■ PASSAGE FOR REVIEW ■
'''

Abstract
A novel cure rate model is introduced by considering, for the number of concurrent causes, the modified power series distribution and, for the time to event, the recently proposed power piecewise exponential distribution. This model includes a wide variety of cure rate models, such as binomial, Poisson, negative binomial, Haight, Borel, logarithmic, and restricted generalized Poisson. Some characteristics of the model are examined, and the estimation of parameters is performed using the Expectation–Maximization algorithm. A simulation study is presented to evaluate the performance of the estimators in finite samples. Finally, an application in a real medical dataset from a population-based study of incident cases of lobular carcinoma diagnosed in the state of São Paulo, Brazil, illustrates the advantages of the proposed model compared to other common cure rate models in the literature, particularly regarding the underestimation of the cure rate in other proposals and the improved precision in estimating the cure rate of our proposal.
Keywords:
power piecewise exponential distribution; cure rate model; Expectation–Maximization algorithm; survival analysis; cancer dataset MSC:
62N01; 62N02
1. Motivation
Cure models have had enormous growth in the medical area [1], especially associated with cancer, because it allows us to estimate two crucial components together: on the one hand, the probability of cure and, on the other, the survival time of susceptible patients (that is, those who are not cured and will die due to the cancer studied). The increase in the use of this type of model is due, in large part, to the increase in preventive medical techniques that allow many types of cancer to be detected in the initial stages and, therefore, allow a better prognosis for the patient.
In this context, we assume the existence of a latent random variable (r.v.), M, which represents the number of competing causes related to the occurrence of the event of interest. The pioneer model in this context was proposed by Berkson and Gage [2], which assumed the Bernoulli distribution for M. Almost fifty years later, in a cancer context, the causes were represented by carcinogenic cells and modeled according to the Poisson distribution by Chen et al. [3]. Other important models in this context consider this approach, modifying the discrete distribution, including the negative binomial (NB) [4,5,6,7,8,9], zero-modified geometric [10], power series family [11], Conway–Maxwell– Poisson [12], weighted Poisson [13], modified power series (MPS) [14].

'''

■ EXTRACTED INFORMATION ■
'''

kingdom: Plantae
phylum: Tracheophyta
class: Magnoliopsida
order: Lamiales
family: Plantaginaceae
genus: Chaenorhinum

'''

■ QUESTIONS ON THE MATERIAL ■
1. Name every cure rate model that the cure rate model excerpt says the proposed model includes.
2. Write out, with no changes, the portion of the cure rate model excerpt that begins at the words "In this context, we" and stops after "series (MPS) [14].".

■ RESPONSES BY ITEM NUMBER ■
1.
- Binomial
- Poisson
- Negative binomial
- Haight
- Borel
- Logarithmic
- Restricted generalized Poisson

2.
In this context, we assume the existence of a latent random variable (r.v.), M, which represents the number of competing causes related to the occurrence of the event of interest. The pioneer model in this context was proposed by Berkson and Gage [2], which assumed the Bernoulli distribution for M. Almost fifty years later, in a cancer context, the causes were represented by carcinogenic cells and modeled according to the Poisson distribution by Chen et al. [3]. Other important models in this context consider this approach, modifying the discrete distribution, including the negative binomial (NB) [4,5,6,7,8,9], zero-modified geometric [10], power series family [11], Conway–Maxwell– Poisson [12], weighted Poisson [13], modified power series (MPS) [14].